Tanoue's FDIC took an aggressive approach to supervising federally insured financial institutions to ensure their readiness for the year 2000 date change. Tanoue personally appeared on network television news programs to describe the banking industry's preparedness for Year 2000, assuring the public that there would be no significant disruptions in the banking system because of Y2K.

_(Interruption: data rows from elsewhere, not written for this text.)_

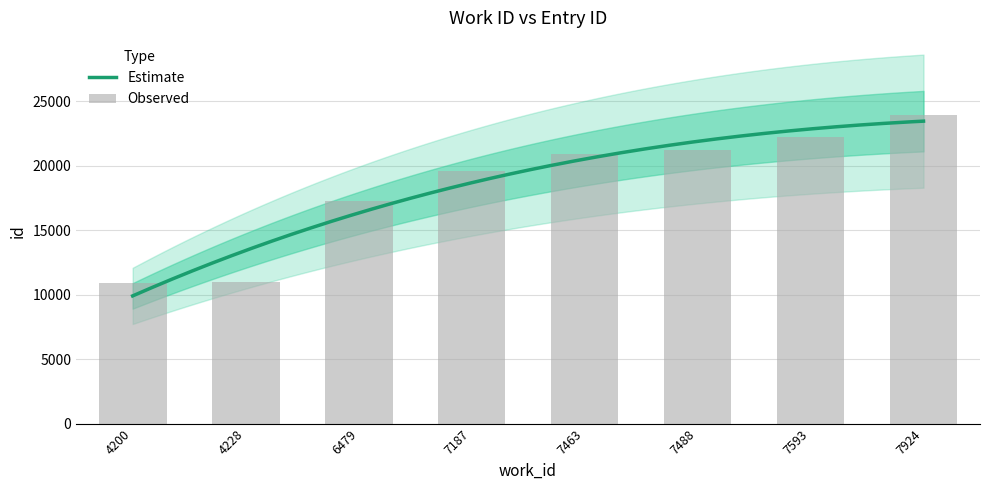

Where does the data first go above 20882?

7488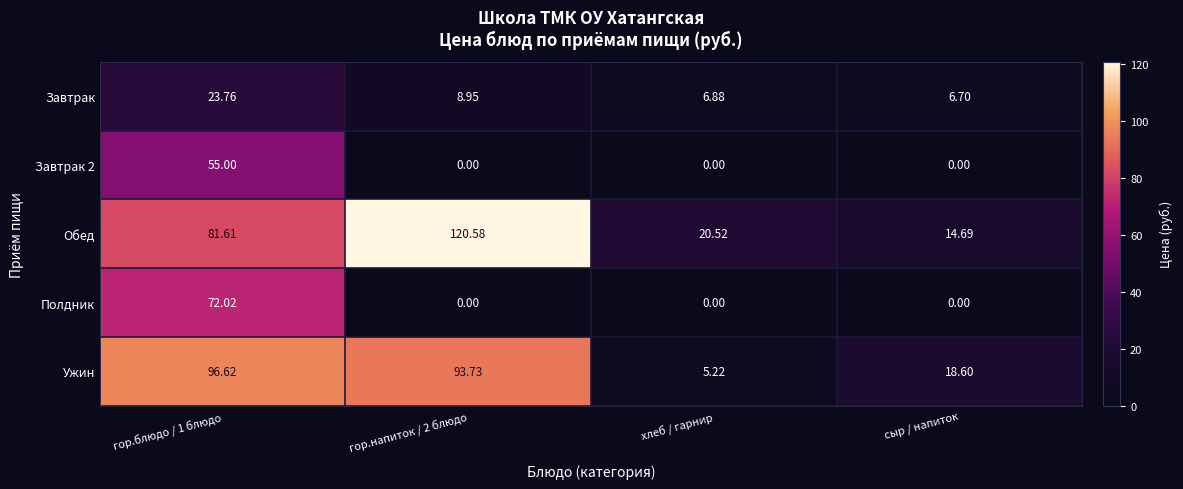

Which category has the lowest value in the Ужин series?

хлеб / гарнир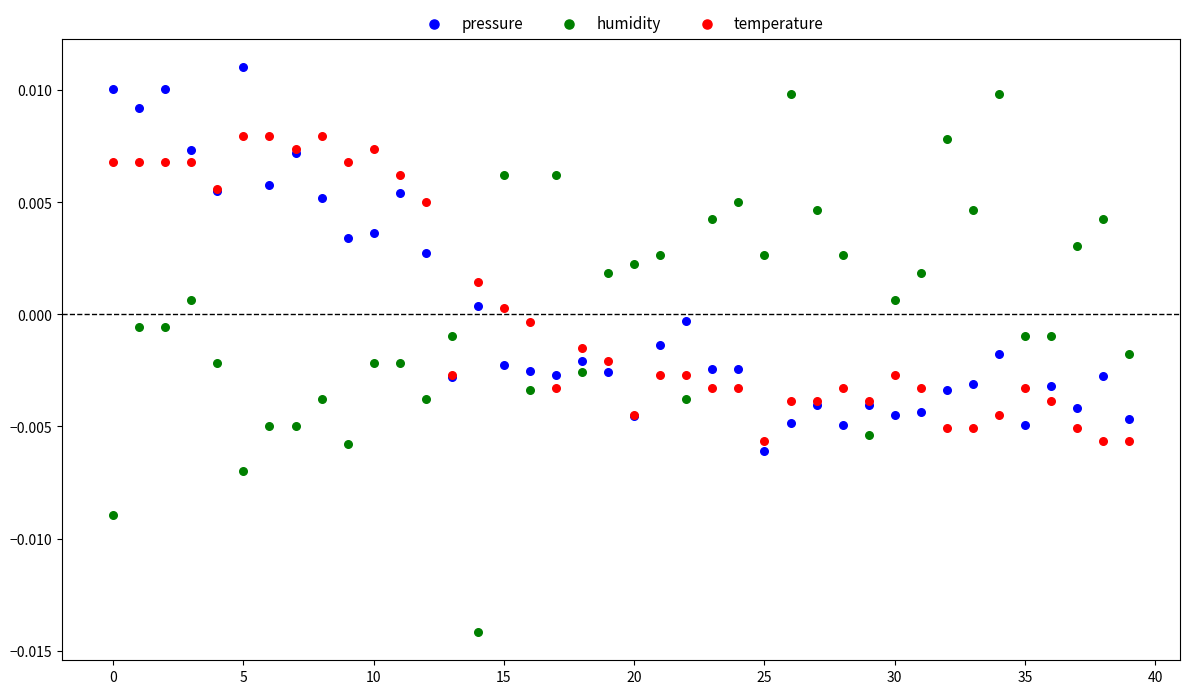

Which series contains the lowest Y value?

humidity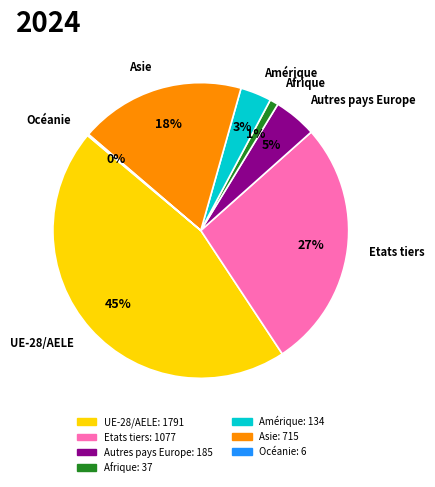

To the nearest percent, what is the combined percentage of Asie and Etats tiers?

45%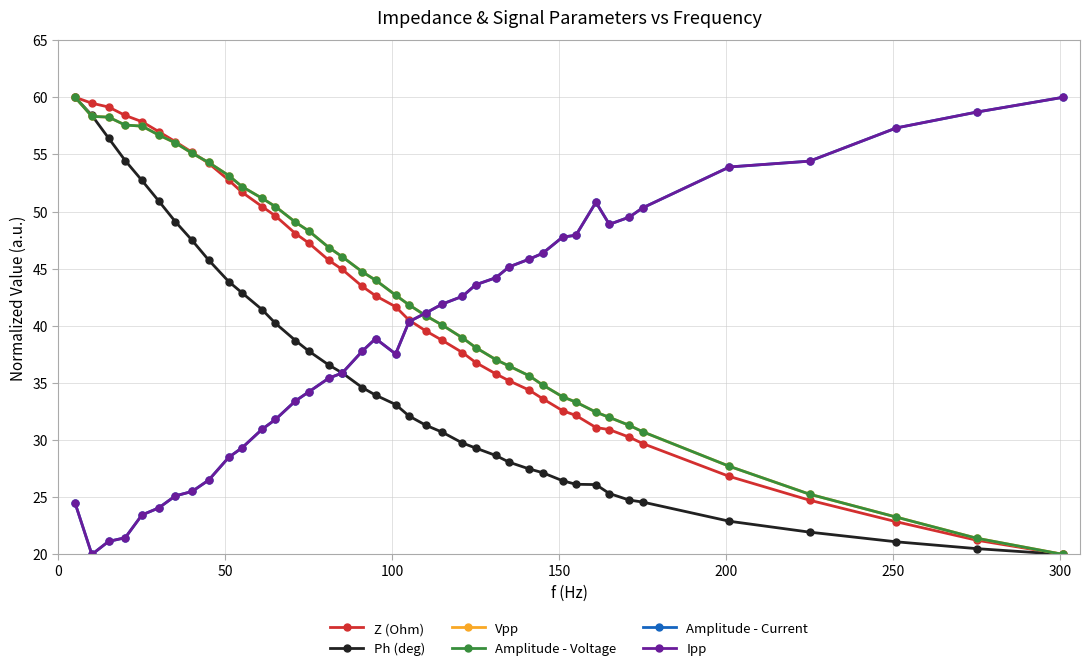

How many lines are shown in the chart?

6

Before she became FDIC chairman, Tanoue was a partner in the Hawaii law firm of Goodsill Anderson Quinn & Stifel, which she joined in 1987. She specialized in banking, real estate finance, and governmental affairs.

From 1983 to 1987 Tanoue was Commissioner of Financial Institutions for the State of Hawaii. In that post she was the primary state regulator for state-chartered banks, savings and loan associations, trust companies, industrial loan companies, credit unions, and escrow depository companies. Tanoue also served as Special Deputy Attorney General to the Department of Commerce and Consumer Affairs for the State of Hawaii from 1981 to 1983.

Tanoue received a J.D. from the Georgetown University Law Center in 1981 and a B.A. from the University of Hawaiʻi at Mānoa in 1977.

Her husband, Kirk Caldwell, was Mayor of Honolulu from 2013 to 2021.